Into the Storm (2014)
Duration: 89 minutes
Directed by: Steven Quale
Starring: Richard Armitage, Sarah Wayne Callies, Matt Walsh, Alycia Debnam Carey, Arlen Escarpeta, Jeremy Sumpter, Nathan Kress, Max Deacon, Kyle Davis, Scott Lawrence, Jon Reep
KRS Releasing Ltd
It has been quite some time since a nature-hits-back disaster-themed movie hit the screens. Into the Storm fits this bill with all the righteous fury that it can muster.
New Line Cinema has delivered a film that is shorn of A-list star actors; instead it concentrates on delivering bucket loads of special effects. This is a sort of 1996’s Twister but amplified to modern sensibilities.
The film, directed by Steven Quale (Final Destination horror franchise) takes us to the rural areas of Oklahoma where the local high school graduation is about to take place. On this day a massive storm is about to hit the area and wreak havoc.
Donnie and Trey (Max Deacon and Nathan Kress) should be recording the ceremony for their father, Gary (Richard Armitage), who is the school’s administrator. However, Donnie ends up helping Kaitlyn (Alycia Debnam Carey), on whom he has a crush, to carry out her project. To do this they go to an abandoned factory.
Meanwhile, with the storm about to hit town, storm chasers try to get the twisters on film and then sell the material recorded to the television stations.
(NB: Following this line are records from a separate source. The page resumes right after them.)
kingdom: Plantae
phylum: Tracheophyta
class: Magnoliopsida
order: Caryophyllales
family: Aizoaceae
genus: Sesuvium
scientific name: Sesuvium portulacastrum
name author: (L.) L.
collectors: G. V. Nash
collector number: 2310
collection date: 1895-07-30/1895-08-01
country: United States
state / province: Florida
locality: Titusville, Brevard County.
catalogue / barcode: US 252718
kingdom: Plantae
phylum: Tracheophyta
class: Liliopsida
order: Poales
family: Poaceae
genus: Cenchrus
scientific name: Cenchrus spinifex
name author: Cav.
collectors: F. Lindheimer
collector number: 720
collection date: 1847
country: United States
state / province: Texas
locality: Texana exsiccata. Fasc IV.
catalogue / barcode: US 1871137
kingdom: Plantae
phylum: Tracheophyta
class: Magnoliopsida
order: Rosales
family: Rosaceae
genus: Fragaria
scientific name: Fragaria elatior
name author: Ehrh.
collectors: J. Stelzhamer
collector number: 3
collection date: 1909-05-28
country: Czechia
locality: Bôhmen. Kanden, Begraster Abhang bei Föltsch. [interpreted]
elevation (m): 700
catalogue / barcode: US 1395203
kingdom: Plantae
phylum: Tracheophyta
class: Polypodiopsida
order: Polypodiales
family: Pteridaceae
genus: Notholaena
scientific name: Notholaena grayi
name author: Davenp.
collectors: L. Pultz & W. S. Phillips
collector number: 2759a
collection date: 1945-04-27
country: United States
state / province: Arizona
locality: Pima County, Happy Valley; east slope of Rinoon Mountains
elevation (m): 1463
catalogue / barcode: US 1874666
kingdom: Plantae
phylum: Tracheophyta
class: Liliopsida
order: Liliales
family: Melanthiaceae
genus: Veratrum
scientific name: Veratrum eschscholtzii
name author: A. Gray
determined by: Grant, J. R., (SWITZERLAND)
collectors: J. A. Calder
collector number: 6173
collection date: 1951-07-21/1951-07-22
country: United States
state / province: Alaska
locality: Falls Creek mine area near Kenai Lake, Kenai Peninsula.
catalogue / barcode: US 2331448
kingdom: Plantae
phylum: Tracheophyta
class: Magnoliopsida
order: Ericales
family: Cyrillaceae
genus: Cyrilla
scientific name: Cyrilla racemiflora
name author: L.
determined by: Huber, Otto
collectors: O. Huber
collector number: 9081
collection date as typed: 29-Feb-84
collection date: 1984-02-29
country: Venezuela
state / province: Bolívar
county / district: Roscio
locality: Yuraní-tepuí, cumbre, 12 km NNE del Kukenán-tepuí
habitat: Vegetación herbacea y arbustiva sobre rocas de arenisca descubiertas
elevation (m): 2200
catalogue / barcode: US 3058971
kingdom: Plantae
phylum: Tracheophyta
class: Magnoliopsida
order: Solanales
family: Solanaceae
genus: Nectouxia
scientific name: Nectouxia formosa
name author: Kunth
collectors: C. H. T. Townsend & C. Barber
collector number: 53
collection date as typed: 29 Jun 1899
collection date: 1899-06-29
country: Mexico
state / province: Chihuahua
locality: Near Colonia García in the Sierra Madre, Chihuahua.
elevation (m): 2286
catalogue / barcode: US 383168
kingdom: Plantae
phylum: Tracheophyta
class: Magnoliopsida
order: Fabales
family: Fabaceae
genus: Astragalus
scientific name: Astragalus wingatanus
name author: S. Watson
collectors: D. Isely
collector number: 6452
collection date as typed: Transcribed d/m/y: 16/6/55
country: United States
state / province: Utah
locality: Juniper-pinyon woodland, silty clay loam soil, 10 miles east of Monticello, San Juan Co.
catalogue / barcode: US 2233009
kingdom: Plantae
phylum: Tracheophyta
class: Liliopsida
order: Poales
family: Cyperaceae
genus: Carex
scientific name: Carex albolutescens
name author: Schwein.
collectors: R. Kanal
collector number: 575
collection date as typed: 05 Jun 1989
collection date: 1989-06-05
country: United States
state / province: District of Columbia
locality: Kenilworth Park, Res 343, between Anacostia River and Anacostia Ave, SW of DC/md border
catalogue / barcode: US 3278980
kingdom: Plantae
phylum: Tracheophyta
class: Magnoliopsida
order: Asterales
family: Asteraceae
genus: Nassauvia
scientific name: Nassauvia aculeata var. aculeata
Chief among these is Pete (Matt Walsh) and his assistant Allison (Sarah Wayne Callies). The latter is focused on her job but she has trouble doing so as her daughter at home seems to be always asking for attention.
When the storm hits and Gary cannot get his son on the phone, he goes out to try and find him and save him from all the chaos and destruction taking place.
The highlights of the film are the special effects which make its budget of $50 million look well spent. The CGI effects are impressive and place the viewer in the middle of the action and face to face with the twisters. For instance, the sequences when the camera goes into the tornado or a tornado catches fire are impressive, especially on the big screen.
The CGI effects are impressive and place the viewer in the middle of the action and face to face with the twisters
This kind of sequences are the film’s selling point and this is obvious even for its cast, who all seem to know they are playing second fiddle to the special effects onslaught.
To their credit, the cast members stick to their guns, taking thing seriously and giving the audience a solid background for all the debris and rage to splatter on.
Into the Storm is a disaster movie and proud of it. Once the tornadoes are on the scene, they become the film’s true stars.
Parts of the film are shot in the found-footage genre which aims to place the audience even more into the thick of things.
This is one film where nothing is safe: trucks and jet aeroplanes are strewn around as if they were made of paper.
This cinematic destruction would have excited Irwin Allen, producer of such disaster classics like The Towering Inferno and Poseidon Adventure, as he would have probably appreciated all the breaking of stuff in such a spectacular fashion.